> ASSIGNMENT: Please sum up the boat thread below in two sentences.

> TEXT SHOWN:
· · · · · · ·
I'm almost finished framing the deck's. I just have to add a little more to the front casting deck frame. 

For the front casting deck frame I used some more of my aluminum ladder. I plan on cutting out the forward crossbar so I can have more room for my storage lid access.




I attached it by bending over some of the side and riveting it to the bench seat.





Here is my "gap" filler riveted to the boat rib.




I hopefully will be cutting the plywood decking tomorrow.


----------



## fool4fish1226 (Oct 8, 2012)

looks great - :beer:


----------



## offdutyangler (Oct 8, 2012)

Front casting deck frame complete! (well almost I still have to make the storage access bigger.)


----------



## fool4fish1226 (Oct 8, 2012)

Looks nice and sturdy - should last a like time :beer:


----------



## offdutyangler (Oct 9, 2012)

Template complete, time for the plywood!


----------



## tonynoriega (Oct 9, 2012)

Nice... I once considered using wood for framing, but if I can get my hands on an old alum ladder... sheesh.. problem solved... this is exactly what I want to do to my rig...spot on!


----------



## offdutyangler (Oct 9, 2012)

Main deck cut! Man this was harder than I thought it was going to be.


----------



## fishingmich (Oct 10, 2012)

If those bent pieces of aluminum don't work, you might be able to use aluminum studs used for framing houses. I don't see any reason why they wouldn't, but just in case, the studs are another option, sweet build by the way.


----------



## offdutyangler (Oct 10, 2012)

Both decks cut, time to seal them, then carpet time!


----------



## bigwave (Oct 10, 2012)

Looking good.


----------



## offdutyangler (Oct 10, 2012)

Recommendation to anyone who is doing their first mod, BUY ENOUGH CARPET ALL AT THE SAME TIME!!!!!!

That's right, I ran out of carpet and the carpet that I bought (Home Depot) is no longer there. Grrrrrrrrrrrrrrr!!
Now I have to figure out something else for my front casting deck or try to special order some. Anyway's here is what I have completed so far.














My plan is to fasten the main deck down and take the boat out for a test run tomorrow (and come up with a solution for the front deck.)


----------



## offdutyangler (Oct 11, 2012)

Today was slow for the boat mod but I did pick up some boat seats to try out. I like how conferrable they are but they are BIG for this boat. Two of them at the same time I think would be too much. Plus they sit pretty high and my boys can't touch the deck while sitting in them. I think I'll use one of them for the main deck and go with the seat receptacle for the casting deck.


----------



## IDAHOAUGER (Oct 12, 2012)

Excellent work! I have the same seats by the way and they are very comfortable.


----------



## offdutyangler (Oct 14, 2012)

Well I'm pretty much finished. I still have some little things I want to add but for now I can get the boat out for fall fishing.


----------



## jasper60103 (Oct 15, 2012)

Congrats on getting here done.
Like the rod storage and cubby hole for the tackle box.

Now take spidie fishing! :LOL2:


----------



## offdutyangler (Oct 17, 2012)

Success! 
What a difference it is out on the water. The boat defiantly handles better and moving around in the boat when fishing is sooooo much nicer.


----------



## jasper60103 (Oct 17, 2012)
· · · · · · ·
> EXTRACTED DATA:
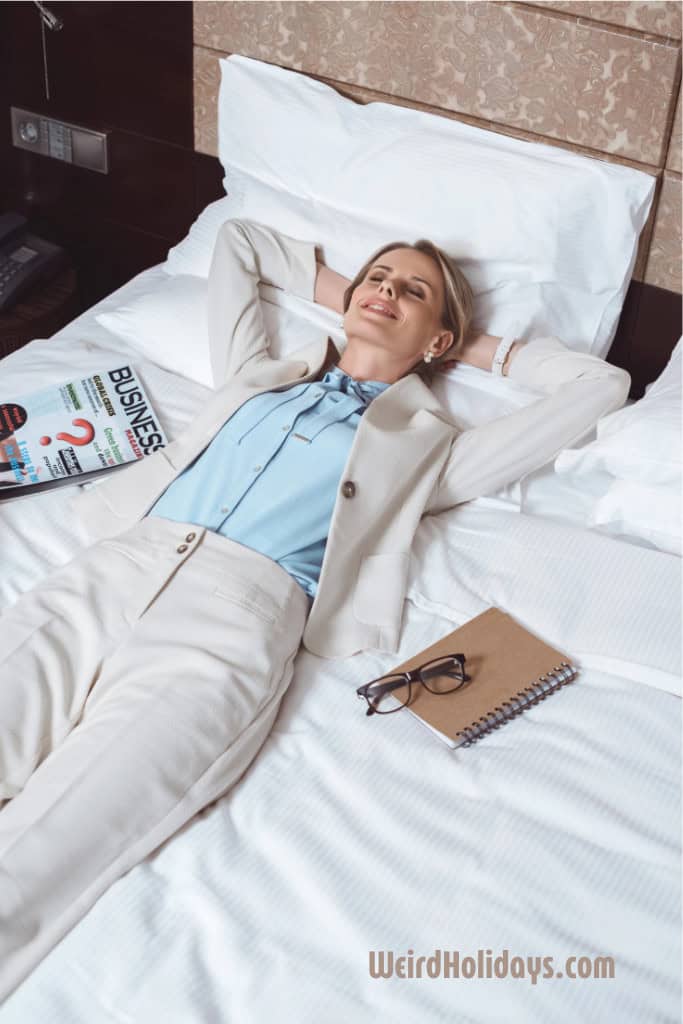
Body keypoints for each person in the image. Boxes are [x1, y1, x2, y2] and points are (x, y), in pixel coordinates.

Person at [0, 218, 631, 1001]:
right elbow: (240, 243)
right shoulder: (259, 373)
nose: (387, 292)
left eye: (414, 292)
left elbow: (600, 388)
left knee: (62, 838)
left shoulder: (430, 447)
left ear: (438, 337)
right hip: (117, 567)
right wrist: (360, 302)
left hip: (233, 624)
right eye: (379, 278)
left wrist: (466, 346)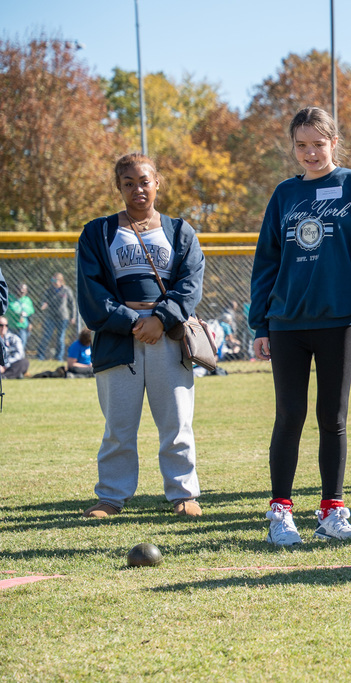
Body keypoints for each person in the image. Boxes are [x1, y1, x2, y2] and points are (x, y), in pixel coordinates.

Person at [250, 106, 351, 545]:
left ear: (333, 142)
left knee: (334, 416)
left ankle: (332, 512)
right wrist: (260, 325)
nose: (310, 153)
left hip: (339, 321)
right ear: (293, 147)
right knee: (289, 415)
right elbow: (267, 262)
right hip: (286, 322)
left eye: (318, 144)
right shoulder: (284, 194)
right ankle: (280, 514)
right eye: (301, 145)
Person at [77, 151, 206, 519]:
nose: (138, 190)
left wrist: (160, 319)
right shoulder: (97, 232)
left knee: (176, 421)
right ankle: (111, 497)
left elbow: (190, 283)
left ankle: (183, 493)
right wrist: (133, 321)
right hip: (119, 340)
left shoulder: (181, 231)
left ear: (157, 183)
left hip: (168, 336)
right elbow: (91, 289)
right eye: (128, 183)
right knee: (118, 425)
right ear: (118, 187)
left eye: (144, 182)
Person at [36, 272, 75, 361]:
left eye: (55, 280)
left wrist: (73, 317)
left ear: (61, 281)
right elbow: (44, 300)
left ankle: (59, 358)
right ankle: (40, 356)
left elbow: (72, 304)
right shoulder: (49, 290)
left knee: (60, 338)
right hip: (51, 317)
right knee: (46, 336)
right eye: (52, 280)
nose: (53, 282)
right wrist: (44, 304)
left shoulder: (66, 290)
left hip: (63, 317)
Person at [9, 283, 34, 348]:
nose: (21, 292)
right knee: (9, 344)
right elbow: (11, 309)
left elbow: (31, 312)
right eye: (20, 290)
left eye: (24, 290)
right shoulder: (10, 298)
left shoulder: (27, 300)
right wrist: (20, 314)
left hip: (23, 326)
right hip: (11, 326)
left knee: (21, 345)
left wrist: (30, 323)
· · · · · · ·
> OUTPUT BELOW: A forum member frames a boat's front casting deck with pieces of an aluminum ladder, cuts the plywood for both decks, and starts carpeting them but runs out of the Home Depot carpet before the front deck is done. After trying out boat seats that are comfortable but big for the boat, the member is pretty much finished by Oct 14 and reports that the boat handles better and is much nicer to move around in when fishing, while others in the thread praise the build.